Im Mischgebiet sind im überwiegend durch gewerbliche Nutzungen geprägten Teilbereich Vergnügungsstätten unzulässig. Ausnahmen nach §6 Absatz 3 der Baunutzungsverordnung werden ausgeschlossen.
Die als private Grünflächen festgesetzten Teile der Baugrundstücke sind von Werbung freizuhalten sowie gärtnerisch anzulegen und zu unterhalten mit Ausnahme der erforderlichen Fahr- und Gehwege. Die Grünflächen dürfen im Wohngebiet drei- und viergeschossiger Bauweise nicht durch Einfriedigungen getrennt werden. Bei Errichtung von Gebäuden mit mehr als drei Wohnungen ist ein Kinderspielplatz auf dem Baugrundstück oder in der Nähe anzulegen; je Wohnung sind in der Regel 5,0 qm erforderlich.
Das festgesetzte Leitungsrecht umfaßt die Befugnis der Freien und Hansestadt Hamburg, unterirdische öffentliche Sielanlagen herzustellen und zu unterhalten. Nutzungen, welche die Unterhaltung beeinträchtigen können, sind unzulässig.
Im fünf-, sechs- und siebengeschossigen Gebäude auf den Flurstücken 1537 bis 1541 und 1560 der Gemarkung Schiffbek ist das dritte Vollgeschoß nur als Garagengeschoß nutzbar. Auf dem Dach der zweigeschossigen Gebäude sind Stellplätze zulässig.

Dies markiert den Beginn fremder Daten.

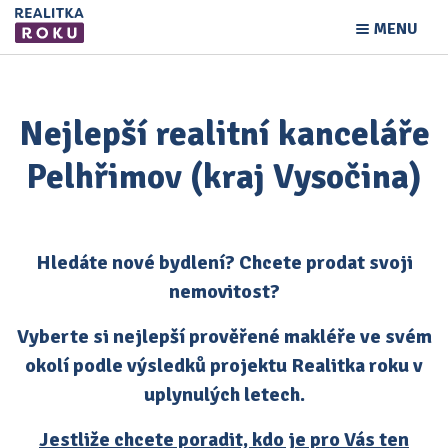
MENU
Nejlepší realitní kanceláře
Pelhřimov (kraj Vysočina)
Hledáte nové bydlení? Chcete prodat svoji
nemovitost?
Vyberte si nejlepší prověřené makléře ve svém
okolí podle výsledků projektu Realitka roku v
uplynulých letech.
Jestliže chcete poradit, kdo je pro Vás ten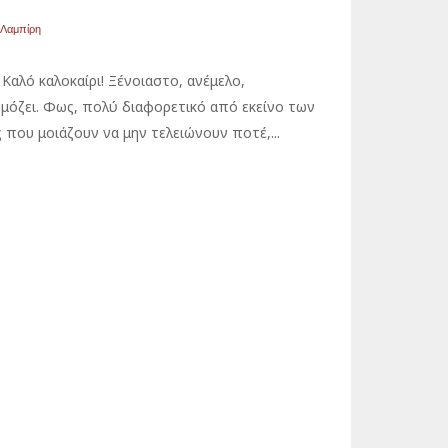
 Λαμπίρη
Καλό καλοκαίρι! Ξένοιαστο, ανέμελο,
όζει. Φως, πολύ διαφορετικό από εκείνο των
που μοιάζουν να μην τελειώνουν ποτέ,...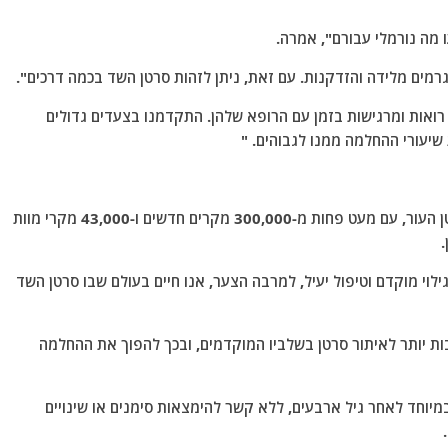
ו מה נורמלי עבורם", אמרה.
גרמים מלידה והזדקנות. עם זאת, ניתן לזהות סרטן השד בכמה דרכים".
רואות ומרגישות בזמן עם הרופא שלהן. התקדמנו בצעדים גדולים
יעורי ההחלמה ממנו לגבוהים. "
סרטן השד נותר הסרטן השכיח ביותר בנשים לאחר סרטן העור, עם מעט פחות מ-300,000 מקרים חדשים ו-43,000 מקרי מוות
וי מוקדם וטיפול יעיל, למרבה הצער, אנו חיים בעולם שבו סרטן השד
ת יותר לאיתור סרטן בשלביו המוקדמים, ובכך להפוך את ההחלמה
יוחד לאחר גיל ארבעים, ללא קשר להימצאות סימנים או שינויים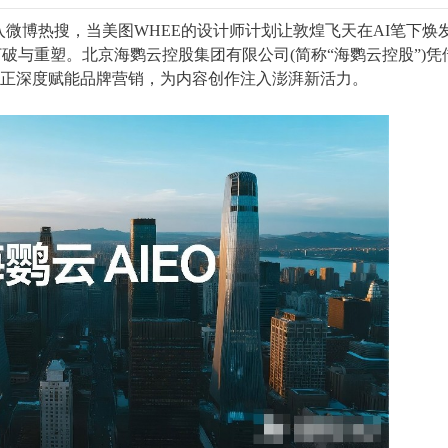
微博热搜，当美图WHEE的设计师计划让敦煌飞天在AI笔下焕
打破与重塑。北京海鹦云控股集团有限公司(简称“海鹦云控股”)凭
zation)理念，正深度赋能品牌营销，为内容创作注入澎湃新活力。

Für die zur Erhaltung festgesetzten Bäume und Sträucher
sind bei Abgang Ersatzpflanzungen so vorzunehmen, dass
das Erscheinungsbild und der Umfang der Pflanzung
erhalten bleibt. Außerhalb von öffentlichen Straßenverkehrsflächen
sind Geländeaufhöhungen oder Abgrabungen
im Kronenbereich festgesetzter Bäume unzulässig.
Für die Wohnbebauung gelten nachstehende gestalterische Anforderungen:
Die zwei- bis viergeschossigen Baukörper sind architektonisch durch Vor- und Rücksprünge sowie durch Loggien oder Balkone zu gliedern und in ihrem Erscheinungsbild an das Bauwerk Müssenredder 114 bis 122 anzupassen. Eine Überschreitung der Baugrenzen durch Treppenhäuser kann bis zu 3 m, durch Terrassen und Balkone bis zu 1,5 m zugelassen werden.

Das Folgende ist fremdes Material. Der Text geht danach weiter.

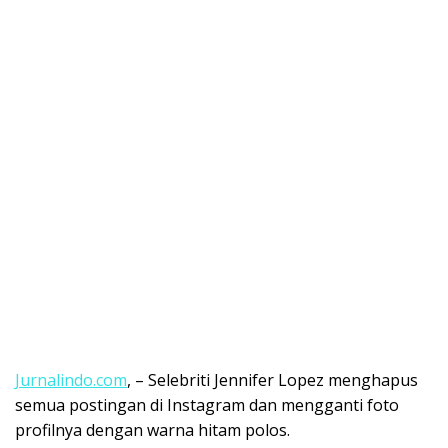
Jurnalindo.com
, – Selebriti Jennifer Lopez menghapus
semua postingan di Instagram dan mengganti foto
profilnya dengan warna hitam polos.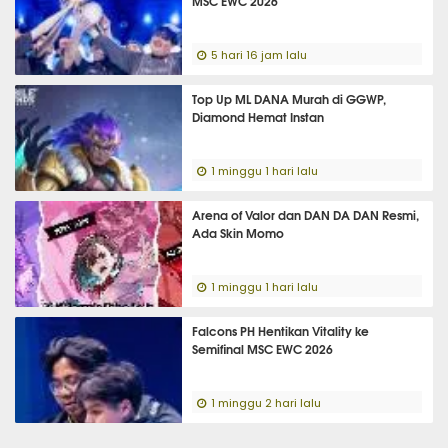
MSC EWC 2026
5 hari 16 jam lalu
Top Up ML DANA Murah di GGWP,
Diamond Hemat Instan
1 minggu 1 hari lalu
Arena of Valor dan DAN DA DAN Resmi,
Ada Skin Momo
1 minggu 1 hari lalu
Falcons PH Hentikan Vitality ke
Semifinal MSC EWC 2026
1 minggu 2 hari lalu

Die Höhe der Erdgeschossfußbodenoberkanten über der vorhandenen bzw. aufgehöhten Geländeoberfläche darf straßenseitig 40 cm nicht überschreiten. Die maximale Gebäudehöhe von eingeschossigen Gebäuden darf 9 m, die maximale Gebäudehöhe von zweigeschossigen Gebäuden darf 12 m ab Oberkante Erdgeschossfußboden nicht überschreiten.
Auf den mit einem Erhaltungsgebot für Bäume und Sträucher gekennzeichneten Flächen sind Bäume und Sträucher in Form einer Wallhecke (Knick) zu erhalten.